• WHAT YOU SHOULD DO: When a picture appears among the records, leave it out, and copy all else exactly.

-- DATA LISTING follows --

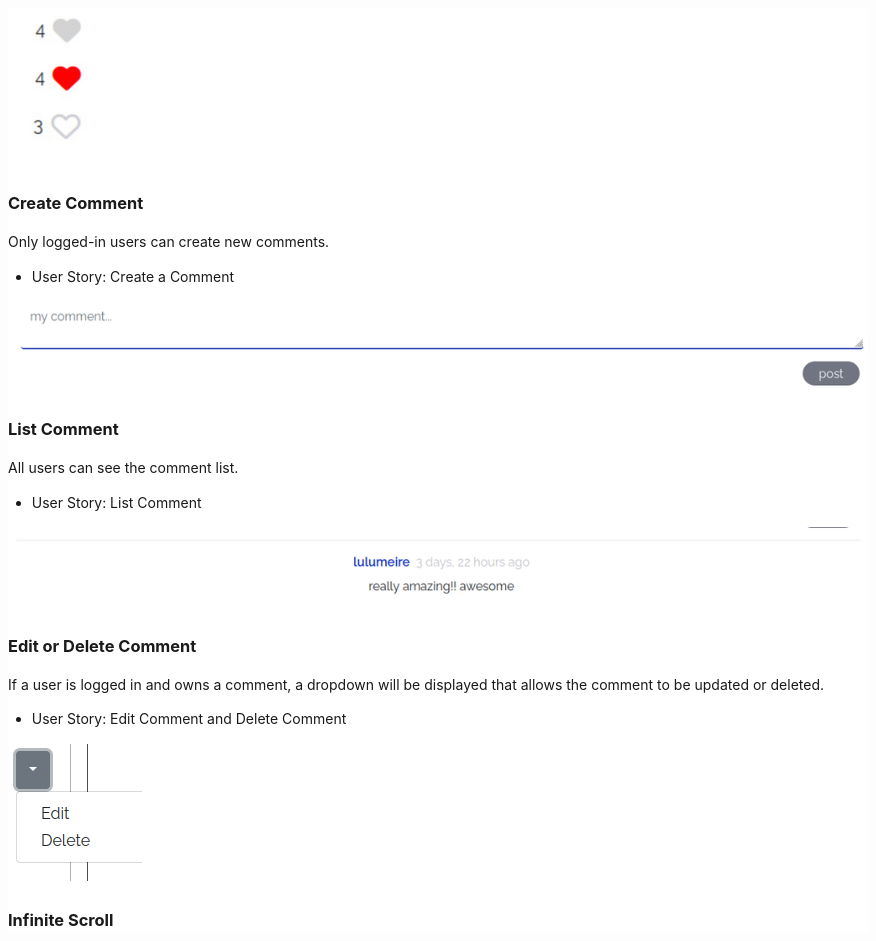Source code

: ![Like and Unlike](assets/likes.png)

### Create Comment

Only logged-in users can create new comments.

- User Story: Create a Comment

![Create Comment](assets/commentcreate.png)

### List Comment

All users can see the comment list.

- User Story: List Comment

![List Comment](assets/comment.png)

### Edit or Delete Comment

If a user is logged in and owns a comment, a dropdown will be displayed that allows the comment to be updated or deleted.

- User Story: Edit Comment and Delete Comment

![Edit/Delete Comment](assets/editdrop.png)

### Infinite Scroll
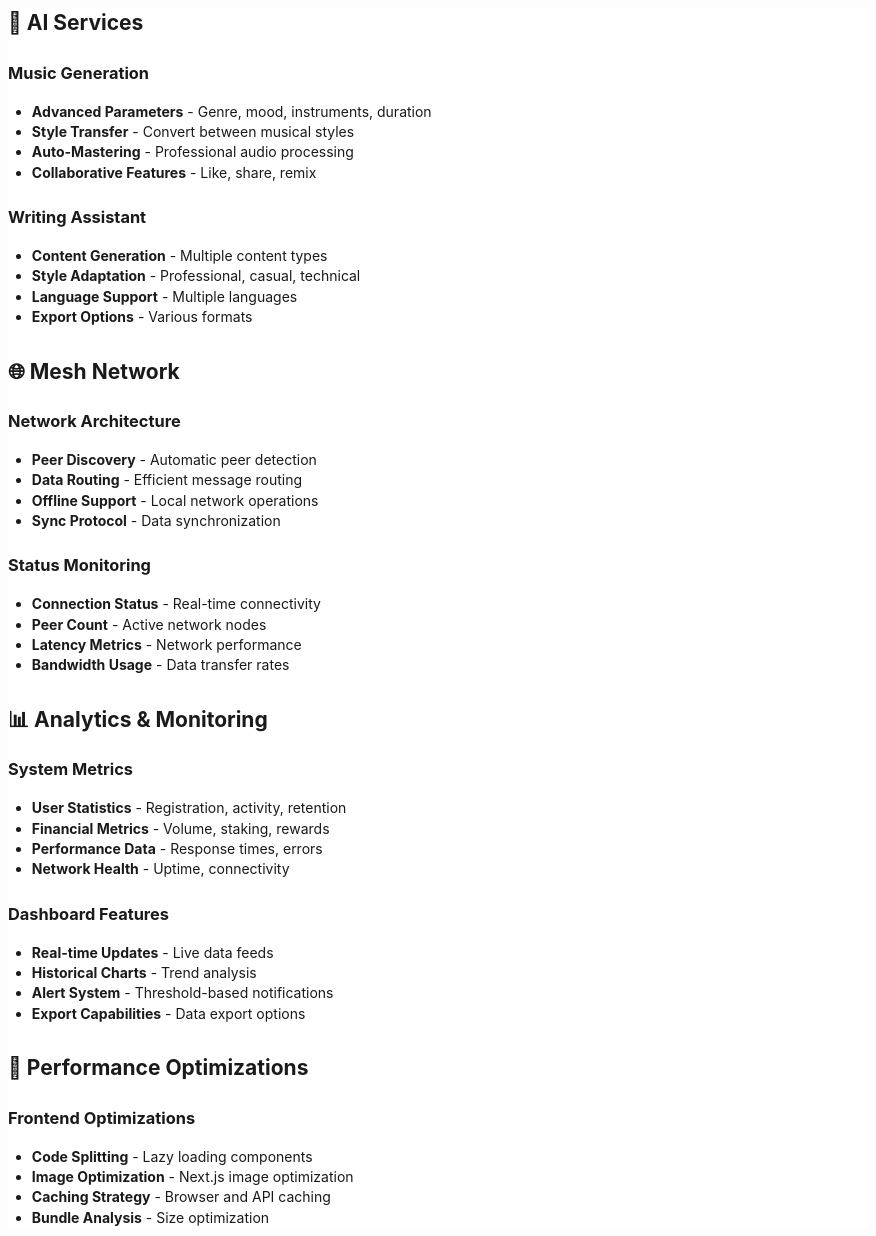 ## 🤖 AI Services

### Music Generation
- **Advanced Parameters** - Genre, mood, instruments, duration
- **Style Transfer** - Convert between musical styles
- **Auto-Mastering** - Professional audio processing
- **Collaborative Features** - Like, share, remix

### Writing Assistant
- **Content Generation** - Multiple content types
- **Style Adaptation** - Professional, casual, technical
- **Language Support** - Multiple languages
- **Export Options** - Various formats

## 🌐 Mesh Network

### Network Architecture
- **Peer Discovery** - Automatic peer detection
- **Data Routing** - Efficient message routing
- **Offline Support** - Local network operations
- **Sync Protocol** - Data synchronization

### Status Monitoring
- **Connection Status** - Real-time connectivity
- **Peer Count** - Active network nodes
- **Latency Metrics** - Network performance
- **Bandwidth Usage** - Data transfer rates

## 📊 Analytics & Monitoring

### System Metrics
- **User Statistics** - Registration, activity, retention
- **Financial Metrics** - Volume, staking, rewards
- **Performance Data** - Response times, errors
- **Network Health** - Uptime, connectivity

### Dashboard Features
- **Real-time Updates** - Live data feeds
- **Historical Charts** - Trend analysis
- **Alert System** - Threshold-based notifications
- **Export Capabilities** - Data export options

## 🚀 Performance Optimizations

### Frontend Optimizations
- **Code Splitting** - Lazy loading components
- **Image Optimization** - Next.js image optimization
- **Caching Strategy** - Browser and API caching
- **Bundle Analysis** - Size optimization
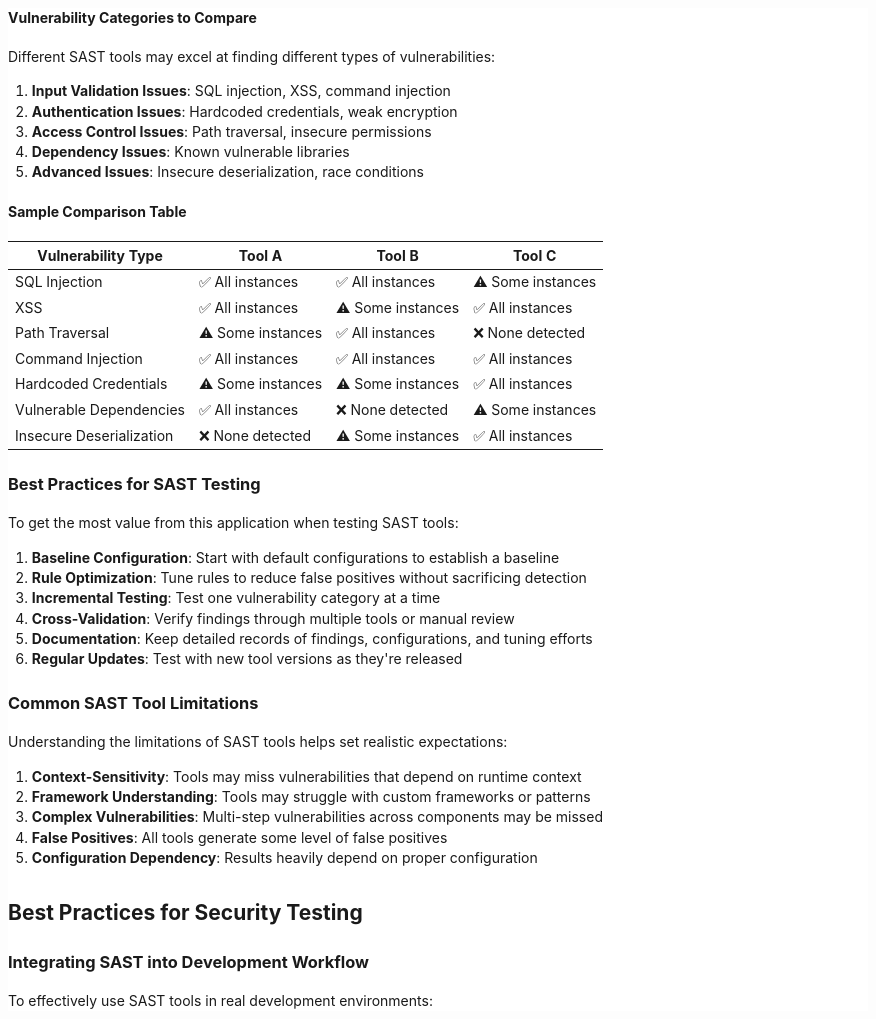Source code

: #### Vulnerability Categories to Compare

Different SAST tools may excel at finding different types of vulnerabilities:

1. **Input Validation Issues**: SQL injection, XSS, command injection
2. **Authentication Issues**: Hardcoded credentials, weak encryption
3. **Access Control Issues**: Path traversal, insecure permissions
4. **Dependency Issues**: Known vulnerable libraries
5. **Advanced Issues**: Insecure deserialization, race conditions

#### Sample Comparison Table

| Vulnerability Type | Tool A | Tool B | Tool C |
|-------------------|--------|--------|--------|
| SQL Injection | ✅ All instances | ✅ All instances | ⚠️ Some instances |
| XSS | ✅ All instances | ⚠️ Some instances | ✅ All instances |
| Path Traversal | ⚠️ Some instances | ✅ All instances | ❌ None detected |
| Command Injection | ✅ All instances | ✅ All instances | ✅ All instances |
| Hardcoded Credentials | ⚠️ Some instances | ⚠️ Some instances | ✅ All instances |
| Vulnerable Dependencies | ✅ All instances | ❌ None detected | ⚠️ Some instances |
| Insecure Deserialization | ❌ None detected | ⚠️ Some instances | ✅ All instances |

### Best Practices for SAST Testing

To get the most value from this application when testing SAST tools:

1. **Baseline Configuration**: Start with default configurations to establish a baseline
2. **Rule Optimization**: Tune rules to reduce false positives without sacrificing detection
3. **Incremental Testing**: Test one vulnerability category at a time
4. **Cross-Validation**: Verify findings through multiple tools or manual review
5. **Documentation**: Keep detailed records of findings, configurations, and tuning efforts
6. **Regular Updates**: Test with new tool versions as they're released

### Common SAST Tool Limitations

Understanding the limitations of SAST tools helps set realistic expectations:

1. **Context-Sensitivity**: Tools may miss vulnerabilities that depend on runtime context
2. **Framework Understanding**: Tools may struggle with custom frameworks or patterns
3. **Complex Vulnerabilities**: Multi-step vulnerabilities across components may be missed
4. **False Positives**: All tools generate some level of false positives
5. **Configuration Dependency**: Results heavily depend on proper configuration

## Best Practices for Security Testing

### Integrating SAST into Development Workflow

To effectively use SAST tools in real development environments:
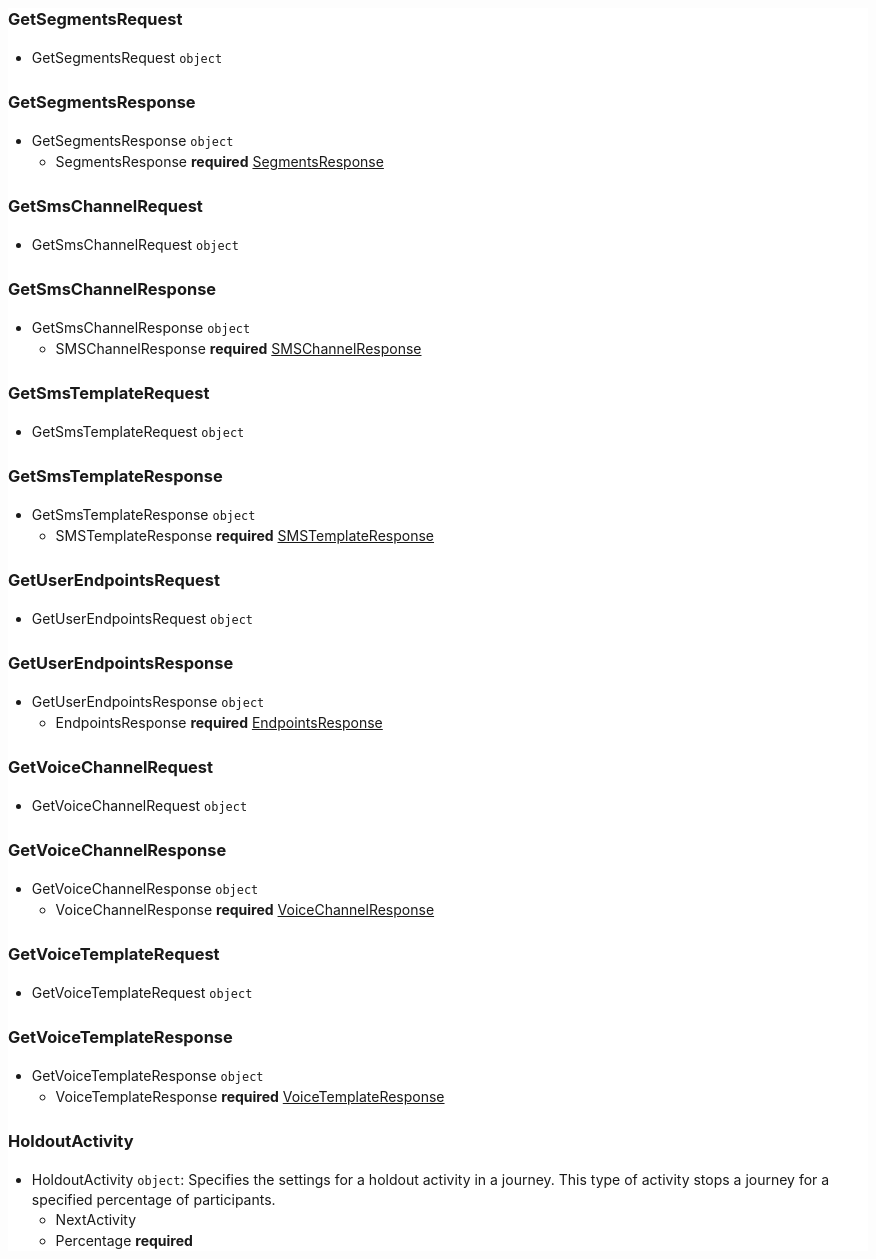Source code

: ### GetSegmentsRequest
* GetSegmentsRequest `object`

### GetSegmentsResponse
* GetSegmentsResponse `object`
  * SegmentsResponse **required** [SegmentsResponse](#segmentsresponse)

### GetSmsChannelRequest
* GetSmsChannelRequest `object`

### GetSmsChannelResponse
* GetSmsChannelResponse `object`
  * SMSChannelResponse **required** [SMSChannelResponse](#smschannelresponse)

### GetSmsTemplateRequest
* GetSmsTemplateRequest `object`

### GetSmsTemplateResponse
* GetSmsTemplateResponse `object`
  * SMSTemplateResponse **required** [SMSTemplateResponse](#smstemplateresponse)

### GetUserEndpointsRequest
* GetUserEndpointsRequest `object`

### GetUserEndpointsResponse
* GetUserEndpointsResponse `object`
  * EndpointsResponse **required** [EndpointsResponse](#endpointsresponse)

### GetVoiceChannelRequest
* GetVoiceChannelRequest `object`

### GetVoiceChannelResponse
* GetVoiceChannelResponse `object`
  * VoiceChannelResponse **required** [VoiceChannelResponse](#voicechannelresponse)

### GetVoiceTemplateRequest
* GetVoiceTemplateRequest `object`

### GetVoiceTemplateResponse
* GetVoiceTemplateResponse `object`
  * VoiceTemplateResponse **required** [VoiceTemplateResponse](#voicetemplateresponse)

### HoldoutActivity
* HoldoutActivity `object`: Specifies the settings for a holdout activity in a journey. This type of activity stops a journey for a specified percentage of participants.
  * NextActivity
  * Percentage **required**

-- DATA LISTING concluded --

• RESULT:
Source code

: ![Like and Unlike](assets/likes.png)

### Create Comment

Only logged-in users can create new comments.

- User Story: Create a Comment

![Create Comment](assets/commentcreate.png)

### List Comment

All users can see the comment list.

- User Story: List Comment

![List Comment](assets/comment.png)

### Edit or Delete Comment

If a user is logged in and owns a comment, a dropdown will be displayed that allows the comment to be updated or deleted.

- User Story: Edit Comment and Delete Comment

![Edit/Delete Comment](assets/editdrop.png)

### Infinite Scroll
 ## 🤖 AI Services

### Music Generation
- **Advanced Parameters** - Genre, mood, instruments, duration
- **Style Transfer** - Convert between musical styles
- **Auto-Mastering** - Professional audio processing
- **Collaborative Features** - Like, share, remix

### Writing Assistant
- **Content Generation** - Multiple content types
- **Style Adaptation** - Professional, casual, technical
- **Language Support** - Multiple languages
- **Export Options** - Various formats

## 🌐 Mesh Network

### Network Architecture
- **Peer Discovery** - Automatic peer detection
- **Data Routing** - Efficient message routing
- **Offline Support** - Local network operations
- **Sync Protocol** - Data synchronization

### Status Monitoring
- **Connection Status** - Real-time connectivity
- **Peer Count** - Active network nodes
- **Latency Metrics** - Network performance
- **Bandwidth Usage** - Data transfer rates

## 📊 Analytics & Monitoring

### System Metrics
- **User Statistics** - Registration, activity, retention
- **Financial Metrics** - Volume, staking, rewards
- **Performance Data** - Response times, errors
- **Network Health** - Uptime, connectivity

### Dashboard Features
- **Real-time Updates** - Live data feeds
- **Historical Charts** - Trend analysis
- **Alert System** - Threshold-based notifications
- **Export Capabilities** - Data export options

## 🚀 Performance Optimizations

### Frontend Optimizations
- **Code Splitting** - Lazy loading components
- **Image Optimization** - Next.js image optimization
- **Caching Strategy** - Browser and API caching
- **Bundle Analysis** - Size optimization
Source code

: #### Vulnerability Categories to Compare

Different SAST tools may excel at finding different types of vulnerabilities:

1. **Input Validation Issues**: SQL injection, XSS, command injection
2. **Authentication Issues**: Hardcoded credentials, weak encryption
3. **Access Control Issues**: Path traversal, insecure permissions
4. **Dependency Issues**: Known vulnerable libraries
5. **Advanced Issues**: Insecure deserialization, race conditions

#### Sample Comparison Table

| Vulnerability Type | Tool A | Tool B | Tool C |
|-------------------|--------|--------|--------|
| SQL Injection | ✅ All instances | ✅ All instances | ⚠️ Some instances |
| XSS | ✅ All instances | ⚠️ Some instances | ✅ All instances |
| Path Traversal | ⚠️ Some instances | ✅ All instances | ❌ None detected |
| Command Injection | ✅ All instances | ✅ All instances | ✅ All instances |
| Hardcoded Credentials | ⚠️ Some instances | ⚠️ Some instances | ✅ All instances |
| Vulnerable Dependencies | ✅ All instances | ❌ None detected | ⚠️ Some instances |
| Insecure Deserialization | ❌ None detected | ⚠️ Some instances | ✅ All instances |

### Best Practices for SAST Testing

To get the most value from this application when testing SAST tools:

1. **Baseline Configuration**: Start with default configurations to establish a baseline
2. **Rule Optimization**: Tune rules to reduce false positives without sacrificing detection
3. **Incremental Testing**: Test one vulnerability category at a time
4. **Cross-Validation**: Verify findings through multiple tools or manual review
5. **Documentation**: Keep detailed records of findings, configurations, and tuning efforts
6. **Regular Updates**: Test with new tool versions as they're released

### Common SAST Tool Limitations

Understanding the limitations of SAST tools helps set realistic expectations:

1. **Context-Sensitivity**: Tools may miss vulnerabilities that depend on runtime context
2. **Framework Understanding**: Tools may struggle with custom frameworks or patterns
3. **Complex Vulnerabilities**: Multi-step vulnerabilities across components may be missed
4. **False Positives**: All tools generate some level of false positives
5. **Configuration Dependency**: Results heavily depend on proper configuration

## Best Practices for Security Testing

### Integrating SAST into Development Workflow

To effectively use SAST tools in real development environments:
Source code

: ### GetSegmentsRequest
* GetSegmentsRequest `object`

### GetSegmentsResponse
* GetSegmentsResponse `object`
  * SegmentsResponse **required** [SegmentsResponse](#segmentsresponse)

### GetSmsChannelRequest
* GetSmsChannelRequest `object`

### GetSmsChannelResponse
* GetSmsChannelResponse `object`
  * SMSChannelResponse **required** [SMSChannelResponse](#smschannelresponse)

### GetSmsTemplateRequest
* GetSmsTemplateRequest `object`

### GetSmsTemplateResponse
* GetSmsTemplateResponse `object`
  * SMSTemplateResponse **required** [SMSTemplateResponse](#smstemplateresponse)

### GetUserEndpointsRequest
* GetUserEndpointsRequest `object`

### GetUserEndpointsResponse
* GetUserEndpointsResponse `object`
  * EndpointsResponse **required** [EndpointsResponse](#endpointsresponse)

### GetVoiceChannelRequest
* GetVoiceChannelRequest `object`

### GetVoiceChannelResponse
* GetVoiceChannelResponse `object`
  * VoiceChannelResponse **required** [VoiceChannelResponse](#voicechannelresponse)

### GetVoiceTemplateRequest
* GetVoiceTemplateRequest `object`

### GetVoiceTemplateResponse
* GetVoiceTemplateResponse `object`
  * VoiceTemplateResponse **required** [VoiceTemplateResponse](#voicetemplateresponse)

### HoldoutActivity
* HoldoutActivity `object`: Specifies the settings for a holdout activity in a journey. This type of activity stops a journey for a specified percentage of participants.
  * NextActivity
  * Percentage **required**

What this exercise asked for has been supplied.